We live in an era where anyone can post 1200 word blog posts or 140 character tweets. It is the great democratization of writing. But like many great changes, this one left some valuable skills behind, and those skills need to catch up.
I’m talking about the process of editing our writing. When I say “editing”, I’m not specifically talking about catching sentence fragments and the like, but adhering to common disciplines that readers depend upon. Are your facts accurate? Did you give proper attribution to other writers? (Since there are more writers today, there must be more attribution to give, thus the hyperlink)
A number of us have noticed the following conversation thread in social media today: a person broadcasts via social media an inspiring quote from a famous person or calls out an evil corporation based upon some purported fact. Readers then point out – via public comment – that the quote was actually said by someone else, or the “fact” that is cited about the corporation is an urban myth.
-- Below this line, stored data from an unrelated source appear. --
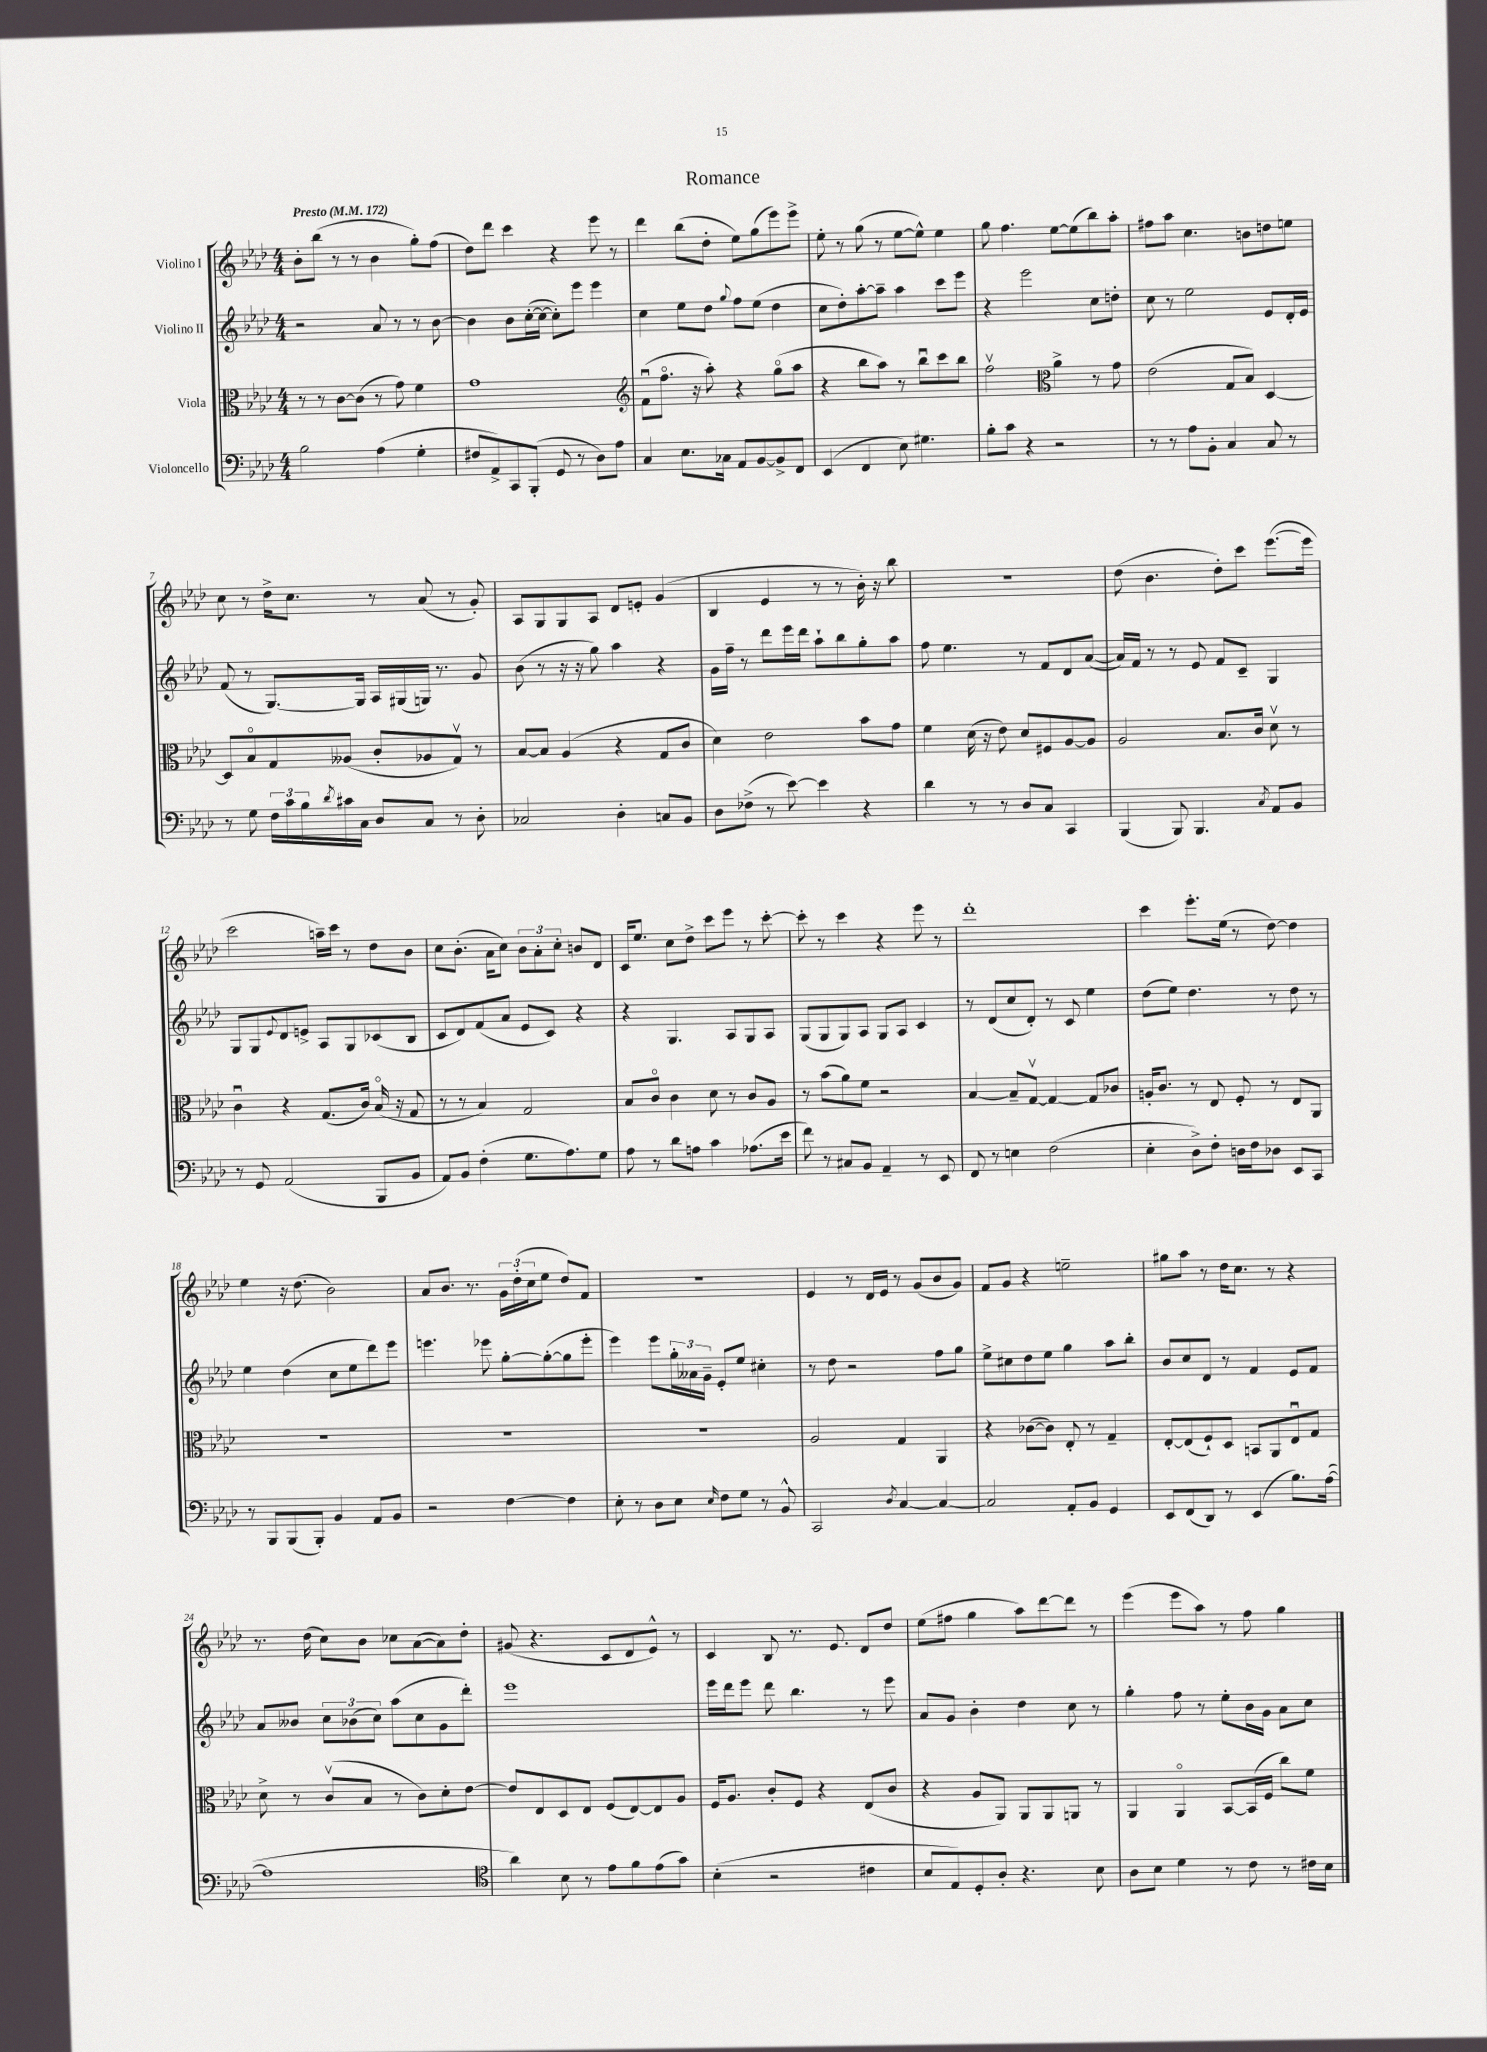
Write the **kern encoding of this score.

**kern	**kern	**kern	**kern
*staff4	*staff3	*staff2	*staff1
*clefF4	*clefC3	*clefG2	*clefG2
*k[b-e-a-d-]	*k[b-e-a-d-]	*k[b-e-a-d-]	*k[b-e-a-d-]
*M4/4	*M4/4	*M4/4	*M4/4
*MM172	*MM172	*MM172	*MM172
2B-	8r	2r	8b-'
.	8r	.	(8bb-
.	[8c	.	8r
.	(8c]	.	8r
(4A-	8r	8a-	4b-
.	8g)	8r	.
4G'	4f	8r	8gg')
.	.	[8b-	(8ff
=	=	=	=
8F#	1g	4b-]	8dd-)
8AA-^)	.	.	8ddd-
8CC	.	8b-	4ccc
(8BBB-'	.	([16cc'	.
.	.	16cc_	.
8GG	.	8cc'])	4r
8r	.	8eee-	.
8D-)	.	4eee-	8eee-
8A-	.	.	8r
=	=	=	=
*	*clefG2	*	*
4C	(8fu	4cc	4ddd-
.	8.ffo	.	.
8.E-	.	8ee-	(8bb-
.	16r	.	.
.	8aa-')	8dd-	8dd-'
16C-	.	.	.
.	.	8qqgg	.
8AA-	4r	8ff	8ee-)
[8BB-	.	(8ee-	(8gg
8BB-^]	(8ggo	4dd-	8eee-)
8FF	8aa-	.	8eee-^
=	=	=	=
(4EE-	4r	8cc	8ee-'
.	.	8dd-')	8r
4FF	8bb-	[8aa-'	(8gg
.	8aa-)	8aa-~]	8r
8E-)	8r	4aa-	[8ee-
4.G#	8bb-u	.	8ee-^^])
.	8ccc	8ccc	4ee-
.	8bb-	8eee-	.
=	=	=	=
8B-'	2ffv	4r	8gg
8c	.	.	4.ff
4r	.	2eee-	.
*	*clefC3	*	*
2r	4a-^	.	[8ee-
.	.	.	(8ee-]
.	8r	8cc	8bb-)
.	8g	8dd'	8aa-'
=	=	=	=
8r	(2e-	8cc	8ff#
8r	.	8r	8aa-
8A-	.	2ee-	4.cc
8BB-'	.	.	.
4C	8G	.	.
.	8B-)	.	8b
8C	[4D-	8e-	8dd
8r	.	16d-'	8ee
.	.	16e-	.
=	=	=	=
8r	8D-]	(8f	8cc
8G	8B-o	8r	8r
24F	8G	[8.G)	16dd-^
24c	.	.	.
.	.	.	8.cc
24B-	.	.	.
8qd-	.	.	.
16c#	(8A--	.	.
16C	.	16G]	.
8D-	8c'	16A-	8r
.	.	(16G#	.
8C	8A-	16G)	(8a-
.	.	8.r	.
8r	8Gv)	.	8r
8D-'	8r	8g	8g')
=	=	=	=
2C-	[8B-	(8b-	8A-
.	8B-]	8r	8G
.	(4A-	16r	8G
.	.	16r	.
.	.	8gg)	8A-
4D-'	4r	4aa-	8d-
.	.	.	8e'
8C	8G	4r	(4g
8BB-	8c	.	.
=	=	=	=
8D-	4d-)	16g	4B-
.	.	16ff~	.
(8F-^	.	8r	.
8r	2e-	8ddd-	4e-
[8e-)	.	16eee-	.
.	.	16ddd-	.
4e-]	.	8aa-`	8r
.	.	8bb-	8r
4r	8b-	8gg'	16b-')
.	.	.	16r
.	8g	8aa-	8bb-
=	=	=	=
4d-	4f	8ff	1r
.	.	4.ee-	.
8r	(16d-	.	.
.	16r	.	.
8r	8e-)	.	.
8D-	8d-	8r	.
8C	8F#	8f	.
4CC	[8A-	8d-	.
.	8A-]	([8a-	.
=	=	=	=
(4BBB-	2A-	16a-])	(8dd-
.	.	16f	.
.	.	8r	4.b-
8BBB-)	.	8r	.
4.BBB-	.	8e-	.
.	8.B-	8f	8dd-')
.	.	8c~	8ccc
.	16c	.	.
8qC	.	.	.
8AA-	8d-v	4G	([8.eee-
8BB-	8r	.	.
.	.	.	16eee-]
=	=	=	=
8r	4cu	8G	2ccc
8GG	.	8G	.
.	.	8qqe-	.
(2AA-	4r	8d-	.
.	.	8e^	.
.	(8.G	8A-	16aa~)
.	.	.	16ccc
.	.	8G	8r
.	16c)	.	.
8BBB-	(16B-o	(8c-	8dd-
.	16r	.	.
8BB-	8G	8B-	8b-
=	=	=	=
8AA-)	8r	8c	8cc
8BB-	8r	8d-)	(8.b-'
(4F'	4B-)	(8f	.
.	.	.	16a-
.	.	8a-	8cc)
8.G	2G	8e-	12b-
.	.	.	12a-'
.	.	8c)	.
.	.	.	12cc'
8.A-)	.	.	.
.	.	4r	8b
8G	.	.	8d-
=	=	=	=
8A-	8B-	4r	16c
.	.	.	8.ee-
8r	8co	.	.
8d-	4c	4.G	8cc
8A	.	.	8dd-^
4c	8d-	.	8ccc
.	8r	8A-	8eee-
(8.A-	8c	8G	8r
.	8A-	8A-	[8ccc'
16e-	.	.	.
=	=	=	=
8f)	8r	(8G	8ccc']
8r	(8b-	8G	8r
8C#	8a-)	8G)	4ccc
8BB-	8f	8A-	.
4AA-~	2r	8G	4r
.	.	8A-	.
8r	.	4c	8eee-
8EE-	.	.	8r
=	=	=	=
8FF	[4B-	8r	1ddd-'
8r	.	(8d-	.
4E	8B-~]	8cc	.
.	[8Gv	8d-')	.
(2F	4G_	8r	.
.	.	8c	.
.	8G]	4ee-	.
.	8c-	.	.
=	=	=	=
4E-'	16A'	(8dd-	4ccc
.	8.c	.	.
.	.	8ee-)	.
8D-^)	8r	4.dd-	8.eee-'
8F'	8E-	.	.
.	.	.	(16ee-
16D	8F'	.	8r
16F	.	.	.
8D-	8r	8r	[8dd-)
8EE-	8E-	8dd-	4dd-]
8CC	8AA-	8r	.
=	=	=	=
8r	1r	4ee-	4ee-
8BBB-	.	.	.
(8BBB-	.	(4dd-	16r
.	.	.	(8.dd-
8BBB-')	.	.	.
4BB-	.	8cc	2b-)
.	.	8ee-	.
8AA-	.	8ddd-)	.
8BB-	.	8eee-	.
=	=	=	=
2r	1r	4.eee	8a-
.	.	.	8.b-
.	.	.	8.r
.	.	8eee-	.
[4F	.	[8gg'	24g
.	.	.	(24dd-'
.	.	.	24cc
.	.	(8gg'_	8ee-
4F]	.	8gg]	8dd-)
.	.	8eee-'	8f
=	=	=	=
8E-'	1r	4eee-)	1r
8r	.	.	.
8D-	.	8eee-	.
8E-	.	24gg'	.
.	.	24a--	.
.	.	24g~	.
16qqE-	.	.	.
8F	.	8e-'	.
8G	.	8ee-	.
8r	.	4cc#'	.
8BB-^^	.	.	.
=	=	=	=
2CC	2A-	8r	4e-
.	.	8dd-	.
.	.	2r	8r
.	.	.	16d-
.	.	.	16e-
8qD-	.	.	.
[4C	4G	.	8r
.	.	.	(8g
4C_	4AA-	8ff	8b-
.	.	8gg	8g)
=	=	=	=
2C]	4r	8ee-^	8f
.	.	8cc#	8g
.	([8c-	8dd-	4r
.	8c-])	8ee-	.
8AA-'	8E-'	4gg	2ee~
8BB-	8r	.	.
4GG	4G~	8aa-	.
.	.	8bb-'	.
=	=	=	=
8EE-	[8E-'	8b-	8gg#
(8FF	(8E-]	8cc	8aa-
8DD-)	8F`)	8d-	8r
8r	8D-	8r	16dd-
.	.	.	8.cc
(4EE-	8BB	4f	.
.	8AA-	.	8r
8.B-)	8E-u	8e-	4r
.	8G	8f	.
([16A-	.	.	.
=	=	=	=
1A-]	8d-^	8a-	8.r
.	8r	8b--	.
.	.	.	(16dd-
.	(8cv	12cc	8cc)
.	.	(12b-	.
.	8B-	.	8b-
.	.	12cc)	.
.	8r	(8aa-	8cc-
.	8c)	8cc	([8a-
.	8d-'	8g	8a-])
.	[8e-	8ddd-')	8dd-'
=	=	=	=
*clefC4	*	*	*
4a-)	8e-]	1eee-	(8g#
.	8E-	.	4.r
8B-	8D-	.	.
8r	8E-	.	.
8e-	(8F	.	8c
8f	[8E-)	.	8d-
(8e-	8E-]	.	8e-^^)
8g)	8A-	.	8r
=	=	=	=
(4B-'	16F	16eee-	4c
.	8.A-	16ddd-	.
.	.	8eee-	.
2r	8c'	8ddd-	8B-
.	8F	4.bb-	8.r
.	4r	.	.
.	.	.	8.e-
4c#	(8E-	8r	8d-
.	8c	8eee-	8dd-
=	=	=	=
8B-	4r	8a-	(8ee-
8E-)	.	8g	8ff#
8D-'	8A-	4b-'	4gg
8A-'	8AA-)	.	.
4.r	8AA-	4dd-	8aa-)
.	8AA-	.	[8ddd-
.	8AA	8cc	8ddd-]
8B-	8r	8r	8r
=	=	=	=
8A-	4AA-	4gg'	(4eee-
8B-	.	.	.
4d-	4AA-o	8ff	8eee-
.	.	8r	8aa-)
8r	[8BB-	8ee-'	8r
8c	(16BB-]	16b-	8ff
.	16F	16g	.
8r	8cc)	8a-	4gg
16c#	8f	8cc	.
16B-	.	.	.
==	==	==	==
*-	*-	*-	*-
Instead of the original writer issuing some version of “I stand corrected”, amateur writers today (of which, I am one) have a tendency to brush off the error by saying something like “either way, the quote is still interesting”, or “it doesn’t matter, I still don’t trust that company”.
In social media, trust is currency. If you seek to build repeat visitors to your commercial enterprise or personal blog, you need to build trust. Trust that you’ll post regularly. Trust that you don’t pass something along without doing some basic homework. Trust that you value honesty over speed.
As traditional newspapers started to struggle, it was my personal belief that editing was one of the first areas to suffer. Now that so many social media avenues are open to us, and since we live in an opinion culture where everyone seems to have some opinion they’re broadcasting, it is time for editing to “catch up” to the voluminous content that is being created every minute.
None of this means that we’re gong to follow the fact-checking rigor of media companies of old, rather it means we’ll do our best, and step up when we slip up.
Create good content. Be diligent. Care about accuracy. Give attribution.